The cask-strength Arran cauterized the tongue without water but was marvelous with a fair splash of water. The Bunnahabhain intrigued me with how it manifested terroir, or the expression of its immediate environment. The floral and salty tastes to me just seemed to reflect vibrantly the distillery's seaside location. Michael gave an example of that type of influence, noting that some whiskys that you'd swear are peated are not, and only give that impression because the distillery's water source flows from a peat bog. The Jura was strangely rubbery, the Ledaig (le-CHIG) was a robustly peated whisky, and the Scapa was mild and pleasant. The Highland Park 18 is really one of the best and most complete Scotches available. Marvelous stuff.
The evening concluded with an adjournment to the bar upstairs for a few pints. A great event all around. If you're planning to be in Dublin, the tastings are held on the last Thursday of each month at the Brooks Hotel. Check out the
IWS events listing. You can even book your place online. Highly recommended.
Otherwise And Elsewhere...A couple of days after the tasting I popped into the CWS to purchase a few Irish whiskeys that are hard or not possible to get in the U.S. I'll be writing about those in the next couple of weeks. I also grabbed several others at Duty Free on the way home. For some strange reason I decided not to get a couple of others that I had intended to. Aside from the financial impact I was starting to feel like a whiskey glutton (must be some latent Catholic guilt. Go figure.) In hindsight, it made absolutely no sense for me to leave those few on the shelves. It would be like having a huge 12-course meal but passing up the after-dinner mint so you could feel as if you were practicing moderation. Whatever. I'll get them next visit.

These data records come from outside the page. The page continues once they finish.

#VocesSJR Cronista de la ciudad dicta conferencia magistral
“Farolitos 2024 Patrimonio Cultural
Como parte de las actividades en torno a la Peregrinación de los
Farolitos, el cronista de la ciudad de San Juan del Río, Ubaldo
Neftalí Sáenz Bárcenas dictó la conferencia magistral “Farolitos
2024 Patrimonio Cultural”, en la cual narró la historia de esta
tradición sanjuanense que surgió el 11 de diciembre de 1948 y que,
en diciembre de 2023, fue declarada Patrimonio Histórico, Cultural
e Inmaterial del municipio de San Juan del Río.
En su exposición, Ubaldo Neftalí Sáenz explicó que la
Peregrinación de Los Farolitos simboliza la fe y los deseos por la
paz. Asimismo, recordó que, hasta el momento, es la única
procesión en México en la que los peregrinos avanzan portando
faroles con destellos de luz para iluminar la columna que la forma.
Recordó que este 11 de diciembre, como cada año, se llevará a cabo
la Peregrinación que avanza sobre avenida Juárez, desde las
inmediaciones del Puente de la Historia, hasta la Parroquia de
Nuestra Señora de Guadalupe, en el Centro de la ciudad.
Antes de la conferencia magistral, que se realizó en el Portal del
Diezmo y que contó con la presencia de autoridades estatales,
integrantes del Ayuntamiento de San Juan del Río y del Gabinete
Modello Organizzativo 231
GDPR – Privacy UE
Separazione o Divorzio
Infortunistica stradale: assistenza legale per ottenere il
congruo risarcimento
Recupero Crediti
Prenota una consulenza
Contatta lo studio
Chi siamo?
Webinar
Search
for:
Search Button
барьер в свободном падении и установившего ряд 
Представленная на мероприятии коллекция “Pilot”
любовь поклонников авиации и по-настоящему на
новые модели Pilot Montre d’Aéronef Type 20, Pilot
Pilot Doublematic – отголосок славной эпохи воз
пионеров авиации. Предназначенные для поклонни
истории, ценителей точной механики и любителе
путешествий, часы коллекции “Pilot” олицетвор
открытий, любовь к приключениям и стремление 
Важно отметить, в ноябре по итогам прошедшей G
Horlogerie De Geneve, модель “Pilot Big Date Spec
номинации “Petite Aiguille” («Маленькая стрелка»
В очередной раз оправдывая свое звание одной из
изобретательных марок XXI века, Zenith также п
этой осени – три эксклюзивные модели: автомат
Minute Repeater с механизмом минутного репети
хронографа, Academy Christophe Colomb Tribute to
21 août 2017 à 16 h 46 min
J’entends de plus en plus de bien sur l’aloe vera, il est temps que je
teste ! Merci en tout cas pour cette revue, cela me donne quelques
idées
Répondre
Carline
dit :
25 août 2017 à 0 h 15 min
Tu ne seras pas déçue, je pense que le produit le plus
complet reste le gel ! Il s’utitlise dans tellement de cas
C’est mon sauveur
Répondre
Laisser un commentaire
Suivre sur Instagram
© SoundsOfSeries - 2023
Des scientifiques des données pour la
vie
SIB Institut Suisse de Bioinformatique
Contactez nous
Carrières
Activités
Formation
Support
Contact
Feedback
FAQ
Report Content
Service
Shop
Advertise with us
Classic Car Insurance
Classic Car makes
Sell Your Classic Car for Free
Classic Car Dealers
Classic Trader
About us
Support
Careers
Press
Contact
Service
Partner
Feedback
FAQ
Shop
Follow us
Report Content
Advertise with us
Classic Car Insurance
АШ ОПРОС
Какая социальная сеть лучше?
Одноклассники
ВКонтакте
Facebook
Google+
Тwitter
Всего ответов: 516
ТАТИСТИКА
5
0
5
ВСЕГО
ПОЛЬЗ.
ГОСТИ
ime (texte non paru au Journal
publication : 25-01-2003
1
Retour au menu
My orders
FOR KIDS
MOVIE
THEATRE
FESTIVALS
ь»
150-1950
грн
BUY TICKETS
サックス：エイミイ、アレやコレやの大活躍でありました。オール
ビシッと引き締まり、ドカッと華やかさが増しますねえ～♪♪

Finally, I managed to get one of the last 10 tickets to the final concert of this year's
Temple Bar TradFest. While I had heard his music many times before, I had never seen the legendary Finbar Furey perform. What a consummate performer and a master musician. Staggeringly good. At one point while singing the famous "Green Fields of France" he and the band stopped playing, he put down the mike, stood up and simply sang it unaccompanied and unamplified. The entire 600 or so people in the audience at the
Button Factory immediately became raptly silent until he reached the chorus again, when the entire place sang along. It was a moment. Pretty cool, if you like that sort of thing.
That's a wrap. Can't wait to go back.